Загадка народа-сфинкса. Рассказы о крестьянах и их социокультурные функции в Российской империи до отмены крепостного права - Алексей Владимирович Вдовин 14 стр.


Самое уже исключительное стремление наших писателей к простонародному быту вредит, по нашему мнению, поэтической силе их созданий. Ибо между стремлением к народности в литературе и стремлением к простонародности есть значительная разница. Истинная задача поэзии, действующей в этом направлении, есть создание народного идеала, или более, народных идеальных характеров. Изучение простонародья может повести, конечно, к этой цели, ибо едва ли не более чисто народных черт сохранилось там, нежели в образованном классе общества; но изображение простонародья, особенно понятого поверхностным образом, как это видно в большей части наших современных народных писателей, не может прямо оставить этих искомых идеалов. Народные черты, нужные художеству, заключаются не в одном простонародье. Зоркий глаз истинного поэта умеет усмотреть их повсюду, и силою таланта умеет вселить их в лице из какого угодно класса. <> Глядя притом на простой быт поверхностно и не усматривая в нем настоящих, истинно народных черт, он скоро начинает с ним какую-то фантасмагорическую игру, в которой перестает ясно различать и сущность того быта и сущность тех начал, какие он из себя вносит в этот быт; кончается тем, что простонародный писатель ищет особых посторонних уловок для заинтересования читателей изображенным им бытом210.

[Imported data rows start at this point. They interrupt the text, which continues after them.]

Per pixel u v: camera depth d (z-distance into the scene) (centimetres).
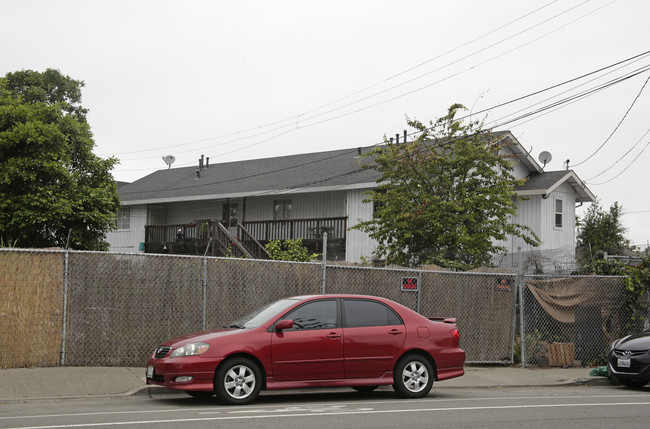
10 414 864
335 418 843
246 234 2891
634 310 1619
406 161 2248
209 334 990
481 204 2155
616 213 4128
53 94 3167
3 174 1877
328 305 1048
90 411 895
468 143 2206
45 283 1169
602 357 1571
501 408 958
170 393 1098
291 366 997
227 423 791
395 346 1060
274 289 1350
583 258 2416
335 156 3259
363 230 2355
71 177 2002
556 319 1548
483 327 1503
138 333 1237
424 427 792
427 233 2173
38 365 1157
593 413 927
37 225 1942
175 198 3294
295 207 3088
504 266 2317
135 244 3516
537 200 2852
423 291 1462
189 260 1285
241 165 3594
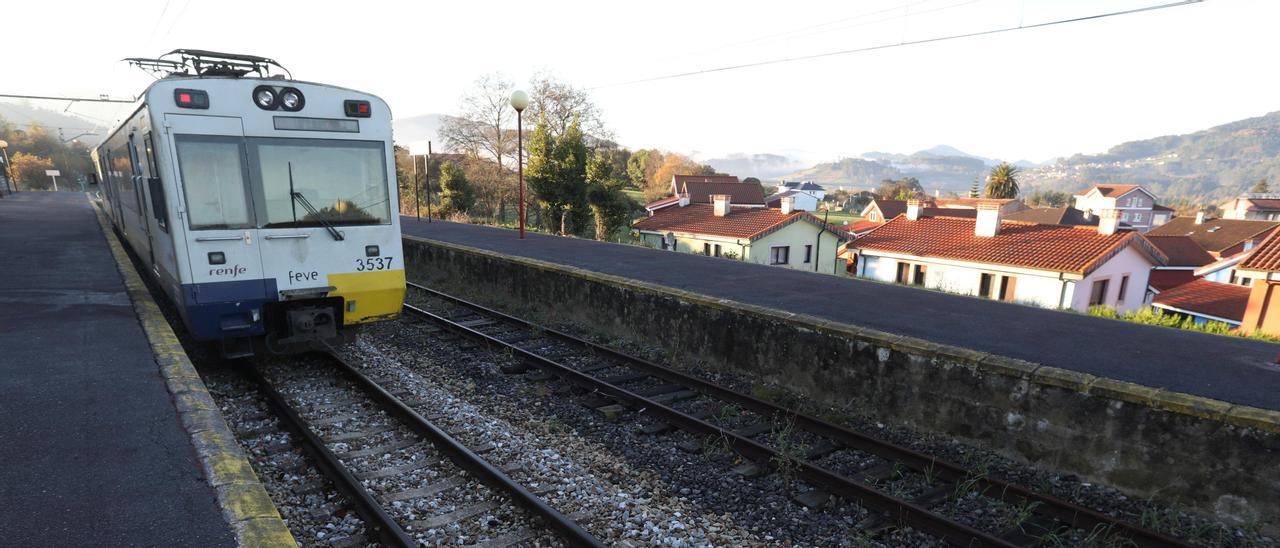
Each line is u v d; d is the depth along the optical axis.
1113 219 24.56
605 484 5.29
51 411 4.59
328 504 4.68
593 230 37.97
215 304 6.35
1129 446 5.16
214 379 7.32
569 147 31.94
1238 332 9.88
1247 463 4.61
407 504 4.73
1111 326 8.15
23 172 68.44
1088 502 5.14
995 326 8.02
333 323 7.11
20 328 6.76
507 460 5.57
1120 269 25.00
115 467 3.81
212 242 6.26
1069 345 7.09
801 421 6.64
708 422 6.60
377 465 5.36
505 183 45.03
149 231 7.66
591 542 4.17
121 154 9.34
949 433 6.28
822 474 5.37
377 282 7.30
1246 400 5.28
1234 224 47.09
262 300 6.60
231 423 6.08
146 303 8.08
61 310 7.58
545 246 15.92
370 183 7.16
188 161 6.09
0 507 3.32
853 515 5.00
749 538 4.61
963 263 26.09
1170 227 52.66
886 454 5.94
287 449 5.58
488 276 13.40
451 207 38.31
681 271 12.07
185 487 3.62
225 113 6.25
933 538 4.66
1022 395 5.73
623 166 104.38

Позицию Эдельсона, который на самом деле оправдывает здесь поэтизацию и «изобретение» Островским купечества и мещанства, в целом разделяли и другие ведущие критики «молодой редакции» «Москвитянина»  А. А. Григорьев и Т. И. Филиппов, которые в 18511853 гг. рецензировали романы и повести из крестьянского быта, хотя развернутых теоретических рассуждений о специфике жанра они в эти годы не оставили. Рецензии на крестьянские и простонародные рассказы регулярно появлялись и в «Отечественных записках» (в отделе «Журналистика» С. С. Дудышкина), однако до статьи Анненкова они не проблематизировали изображение народного быта и представляли собой разборы достоинств и недостатков конкретных текстов.

Прежде чем перейти к генеалогии идей Анненкова, важно заметить, что они получили развитие в критике второй половины XIX в. Так, в некоторых фрагментах своего анализа крестьянской темы в русской литературе с Анненковым сближается Ткачев. Критик-марксист считал, что раз репертуар психологических мотивов у культурно неразвитых людей отличается скудостью и отсутствием многообразия, такие «люди менее всего годятся в герои романов и повестей с психологическим анализом»211. Более того, Ткачев, как и Анненков, полагал, что культурная элита наделяет мужика теми качествами и особенностями, которые хочет в нем видеть, исходя из своей идеологии. В частности беллетристы-западники (Тургенев, Григорович, Вовчок) начали воображать душу мужика по образцу своей собственной: «Мужик, по всей своей внешности напоминающий реального мужика, понимал, чувствовал, страдал, наслаждался, сантиментальничал, капризничал и т. п. совершенно так же, совершенно по тем же мотивам и тому же рецепту», как и господа «благородные дворяне» с их «расстроенными нервами» и с их «утонченными» вкусами; это «облагораживание», «одворянивание» было не результатом добросовестного и всестороннего изучения, а «барской фальсификацией мужика»212. Славянофилы же, напротив, превратили мужика в «какое-то ходячее воплощение <> всевозможных добродетелей (т. е. добродетелей с их точки зрения)»: «смиренномудрие, кротость, терпение, всепрощающая любовь, трогательная покорность, преданность заветам и преданиям старины, беззаветная вера и опять смиренномудрие <> но это-то именно и придавало желаемую простоту, цельность и единство мужицкой душе, в противоположность душе интеллигентных людей,  людей, попорченных ядовитым соком гнилых плодов западной цивилизации»213.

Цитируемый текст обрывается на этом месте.